Todos estos cábulas, crápulas,
criaturas que desatan sus horrendas cabronadas, prefirieron estar del lado de
las pandillas antes que de su propio pueblo. ¿Se dan cuenta? Sepa Dios qué
entidad satánica gobierna Honduras para que prefieran defender a los asesinos
antes que proteger a familias que quieren salir a la calle sin miedo.
Atención, liberal-libertarios de
América Latina: su querida derecha, la misma que aplaudían hace un mes en redes
por Donald Trump, aquí se puso del lado del crimen organizado. Sí, defendiendo
los “derechos humanos” de los sicarios. Que quede clarito, que no haya
confusiones.
Y qué curiosos son los
hondureños, con su maldito hábito de ser hocicones, diciéndole a Bukele que no
se meta, mientras ellos fueron los que iniciaron todo el relajo. Fueron los
medios hondureños los que se entrometieron, los que empezaron a atacar a Bukele,
y luego tienen la cara dura de decirle “no te metas en Honduras”. ¿De qué están
hablando, hocicones? ¿Quién tiró la primera piedra y luego se hace la víctima?

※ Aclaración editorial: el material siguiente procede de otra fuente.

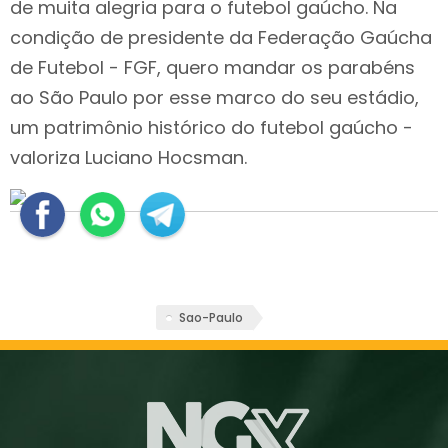
de muita alegria para o futebol gaúcho. Na
condição de presidente da Federação Gaúcha
de Futebol - FGF, quero mandar os parabéns
ao São Paulo por esse marco do seu estádio,
um patrimônio histórico do futebol gaúcho -
valoriza Luciano Hocsman.
Sao-Paulo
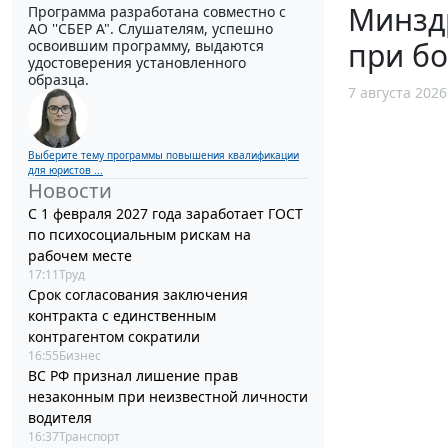
Минзд
Программа разработана совместно с
АО ''СБЕР А". Слушателям, успешно
при б
освоившим программу, выдаются
удостоверения установленного
образца.
7 августа 2026
Выберите тему программы повышения квалификации
для юристов ...
Новости
С 1 февраля 2027 года заработает ГОСТ
по психосоциальным рискам на
рабочем месте
17:11
Труд
Срок согласования заключения
контракта с единственным
контрагентом сократили
16:55
Бизнес
ВС РФ признал лишение прав
незаконным при неизвестной личности
водителя
16:37
Транспорт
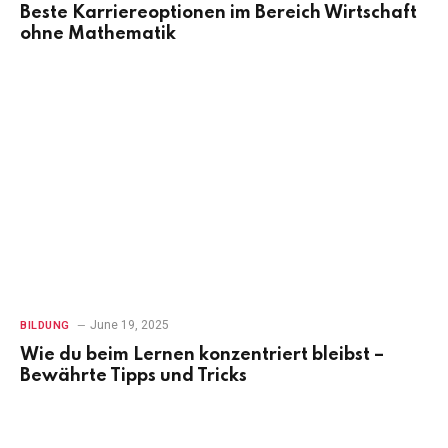
Beste Karriereoptionen im Bereich Wirtschaft
ohne Mathematik
June 19, 2025
BILDUNG
Wie du beim Lernen konzentriert bleibst –
Bewährte Tipps und Tricks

Le están diciendo a los salvadoreños cómo vivir sus vidas, ellos que eligieron
a Bukele con aprobación histórica, ellos que decidieron que querían seguridad
de verdad y no discursos vacíos.
Todavía no distingo bien cuál es
el ardor que tiene el Partido Nacional. ¿Será porque Bukele no reconoció a su
títere de turno, a su monigote de turno? ¿O alguien está pagando por este circo
para atacar a Bukele de un día para otro? Porque todo comenzó de la nada. Qué
raro, qué conveniente, qué sospechoso.
Pero los hechos son tercos: las
autoridades de Honduras prefieren a las pandillas sobre su propio pueblo. Que
alguien entienda: algo siniestro y oscuro gobierna Honduras, el más repugnante
de los globalismos, esa mezcla de cinismo, corrupción y entrega a intereses
extranjeros. Ni el pueblo hondureño ni Bukele y su gabinete deberían confiar en
esta élite. Ni ahora, ni nunca.
Porque ya se demostró: cuando hay
que elegir entre proteger a los ciudadanos o quedar bien con ONGs y organismos
internacionales, estas élites siempre eligen a los segundos. Y eso, en lenguaje
llano, se llama traición a tu pueblo.